Rogues- Start with the Unchained Rogue. Change his Finesse Training so that it also applies DEX to damage on ranged attacks, then add the full repertoire of Ninja Tricks and the Poison Use ability to his Rogue talents. Throw in a Grit or Ki pool for the limited use ninja tricks depending on your thematic preference. Basically good to go.

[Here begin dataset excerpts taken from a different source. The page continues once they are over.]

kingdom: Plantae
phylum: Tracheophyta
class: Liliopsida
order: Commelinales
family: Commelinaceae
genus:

Fighter- Better and more efficient feats. If feats are his class features, they should be as good as class features. Hang them on his unique class abilities (preferably Armor Training and/or Bravery), and make them relevant to game narrative. A scaling bonus to social skills based on twice his Bravery, shortcut combat feats that let him use maneuvers in a unique way without invalidating the traditional Improved/Greater trees so he can afford more non-combat feats. Ways to apply his Bravery bonus to more saves, especially Reflex and Will (beyond just fear effects). Apply Bravery to the DC to Intimidate a Fighter, maybe even give him unique uses for his other skills and maneuvers, let him wrestle a wyvern into submission and make it his permanent mount (I guess Leadership kind of does that, but it comes with a lot of other baggage that GMS tend not to want to deal with, so it seems to be almost universally banned, including in Pathfinder Society). Give him ways to interact with the magical world he lives in, like carving a safe swath out of an AoE spell as an immediate action, or following an enemy through their own teleport effect to stop them from escaping. Most of those are options I put in The Genius Guide to Bravery Feats, and they've been pretty well received, and made for some really fun and thematic Fighter builds that really felt like fantasy heroes without seeming "too wuxia".

Just a Guess |

Hey, so after the argument about whether or whether fighters are or aren't fine the way they are, and if the Rogue bleeding talent is OK, can we hop back to suggesting how to make the fighters/rogues/monks on par with Paladins and Barbarians skillwise and combatwise?
I tried and got belittled and insulted for it.